Another benefit is that only one tree is required for fruit production since pomegranates are self-pollinating. You can expect the fruit by the second year as pomegranates are known to be hardy.
Steps to Growing Pomegranate Trees
Follow these steps and get the perfect pomegranate tree:
1. The soil should have a pH ranging from 5.5 to 7.0, and the light conditions should vary from full sunlight to limited shade.
2. Keep in mind the tree needs 50 to 60 inches of water per year, so first check if your tree is getting enough water from rainy days; if not, then you should provide the tree an essential amount of water every 7 to 10 days. Keep an eye on your soil as it must remain evenly moist during the end of summer to the starting of early fall, which will eliminate the chances of the fruit splitting.

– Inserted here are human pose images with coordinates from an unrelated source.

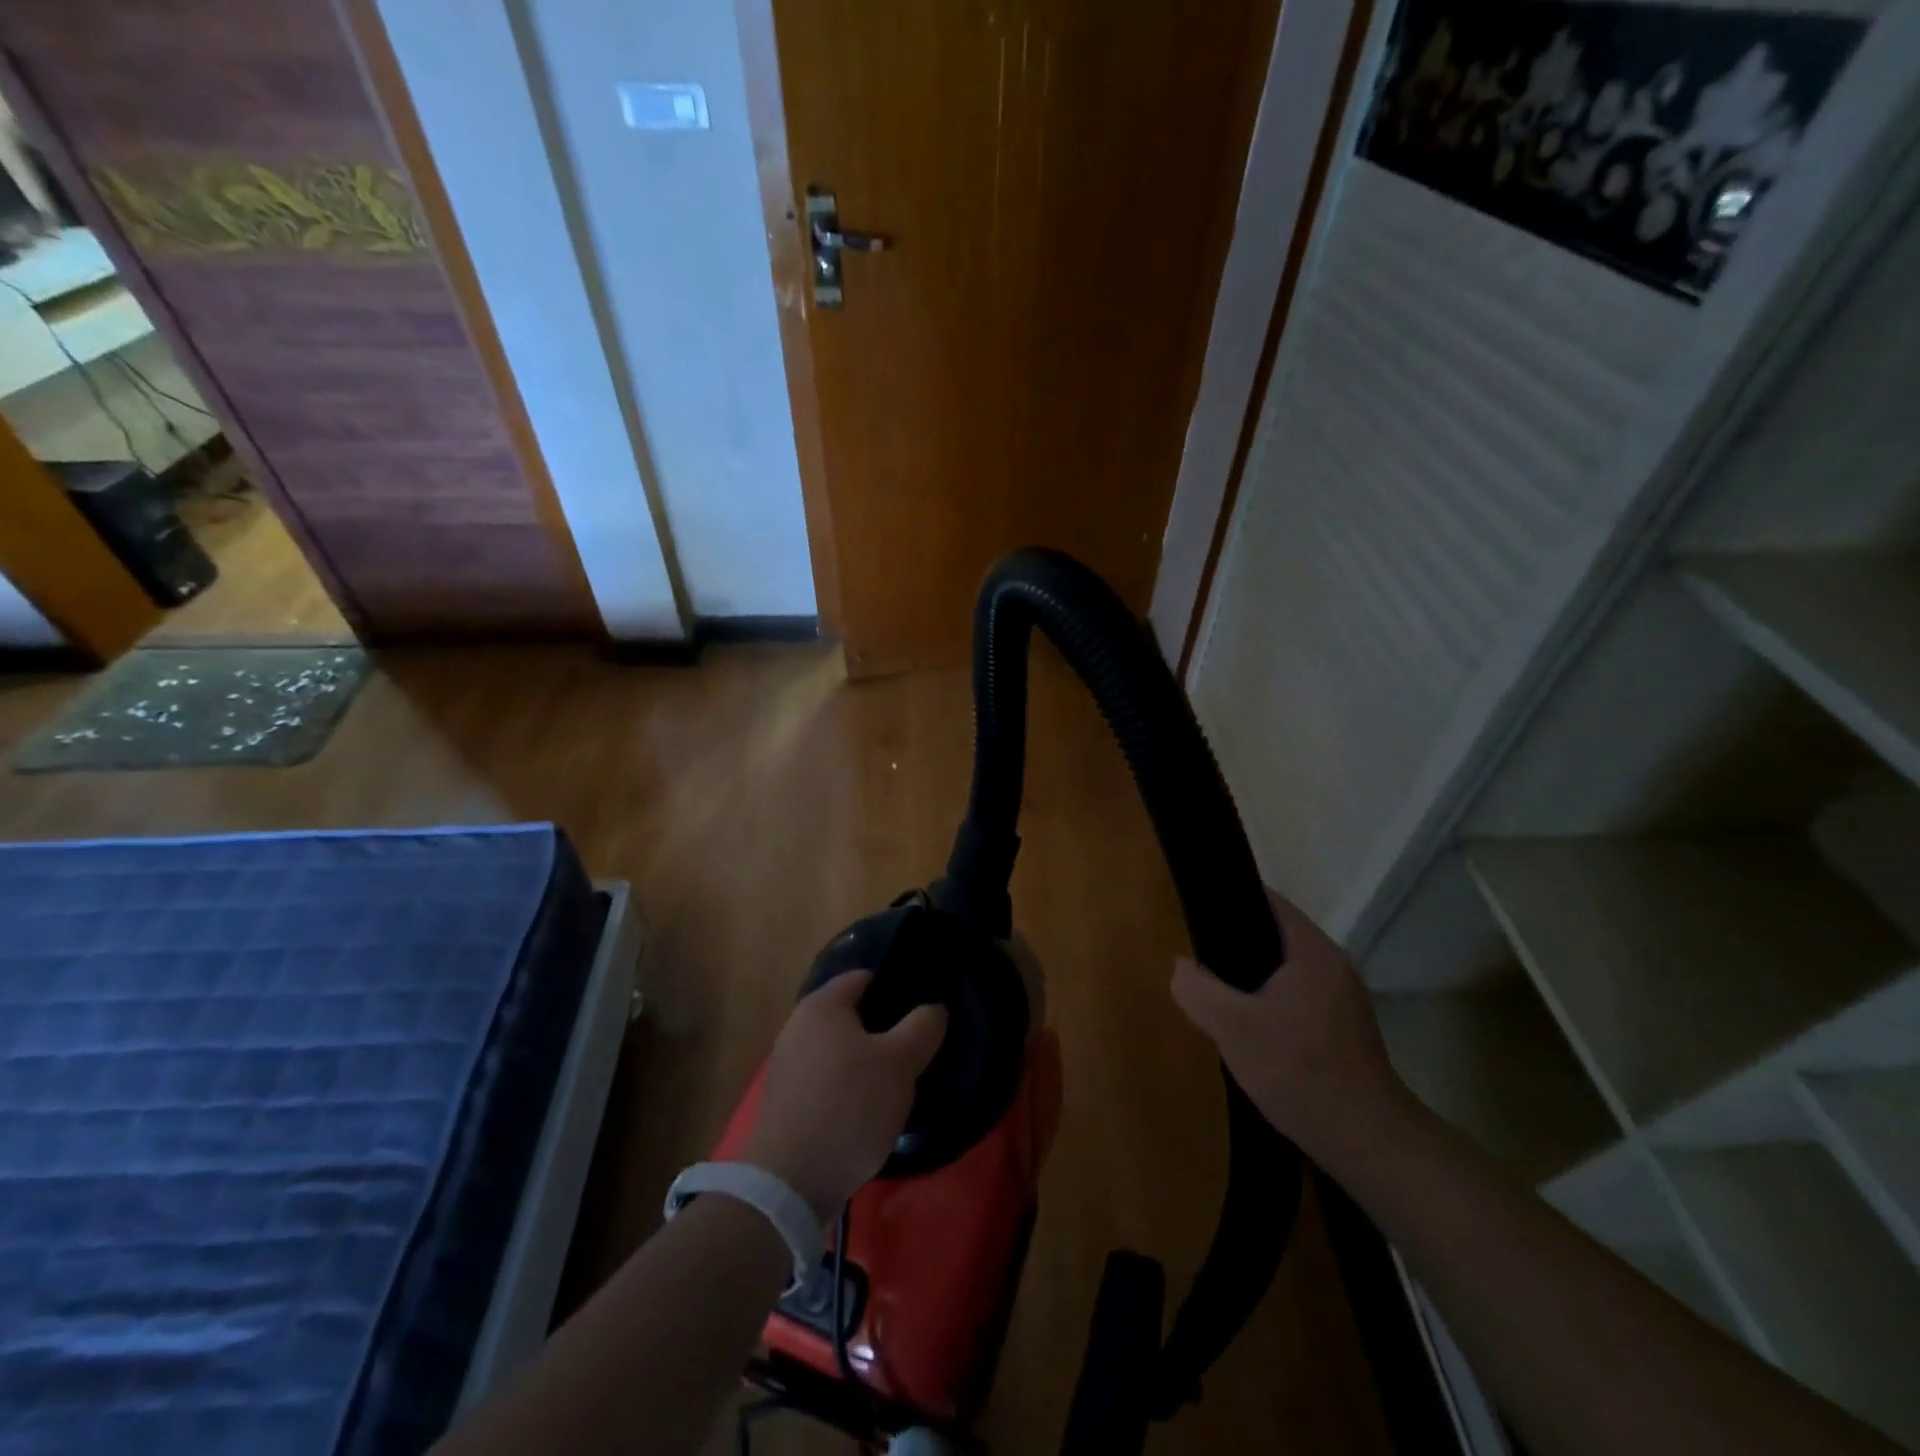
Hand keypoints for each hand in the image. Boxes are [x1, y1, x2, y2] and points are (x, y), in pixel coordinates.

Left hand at [744, 971, 947, 1219]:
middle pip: (851, 1016)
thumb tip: (933, 1010)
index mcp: (822, 1005)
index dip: (895, 988)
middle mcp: (797, 1026)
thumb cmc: (849, 1106)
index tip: (922, 1011)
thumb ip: (922, 1027)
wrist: (789, 1183)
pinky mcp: (785, 1102)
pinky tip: (866, 1112)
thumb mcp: (900, 1063)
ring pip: (839, 1051)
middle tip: (915, 1050)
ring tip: (896, 1085)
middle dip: (883, 1030)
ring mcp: (786, 1065)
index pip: (864, 978)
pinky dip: (847, 1089)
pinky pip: (825, 1081)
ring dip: (866, 1062)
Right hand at [1170, 888, 1411, 1166]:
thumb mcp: (1233, 1028)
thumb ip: (1199, 989)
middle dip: (1234, 943)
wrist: (1368, 1143)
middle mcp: (1333, 966)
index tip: (1195, 910)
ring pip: (1284, 971)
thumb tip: (1182, 967)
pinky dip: (1267, 1002)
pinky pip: (1295, 998)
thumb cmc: (1300, 1072)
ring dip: (1250, 978)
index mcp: (1312, 952)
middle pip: (1274, 935)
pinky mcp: (1342, 1030)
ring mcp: (1342, 999)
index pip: (1268, 901)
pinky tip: (1246, 1027)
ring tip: (1214, 991)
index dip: (1230, 899)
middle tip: (1197, 956)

3. The tree, when young, needs 2 to 2 1/2 pounds of 8-8-8 fertilizer in March and November. Its recommended, though, to avoid chemical fertilizer when the tree matures and instead use manure or compost as a natural fertilizer.
4. Your tree needs proper pruning in the earlier years. Remove everything, leaving 4 or 5 shots, which are the healthiest among the rest when the tree reaches a height of two feet tall. After your tree reaches the three-year mark, the only pruning it needs is the removal of dead branches and that also occasionally.
5. Pests plague most plants and trees, aphids when it comes to pomegranate trees, so be sure to keep your tree free of them. Ladybug beetles can help and is an insecticide-free way of controlling aphids.
6. Once your fruit reaches the size of 2 to 5 inches and has a purplish-red or reddish brown color, you know your hard work has paid off, and it’s time for harvesting.
Pomegranate Tree Fertilizing
You might have heard when growing delicious pomegranates you don’t need fertilizer for the pomegranate tree to grow. This is true as the pomegranate tree does not require fertilizer but keep a sharp eye out. If your tree is not doing so well, such as the production of fruit is minimal, then don’t hold off and get fertilizer for your pomegranate tree.
If you are not sure about how your tree is doing, questioning yourself if it needs fertilizer or not, then get a sample of your soil and take it to your nearest local Extension office. They will provide services such as soil testing, or if unfortunately they cannot, they will, for sure, recommend a place which can.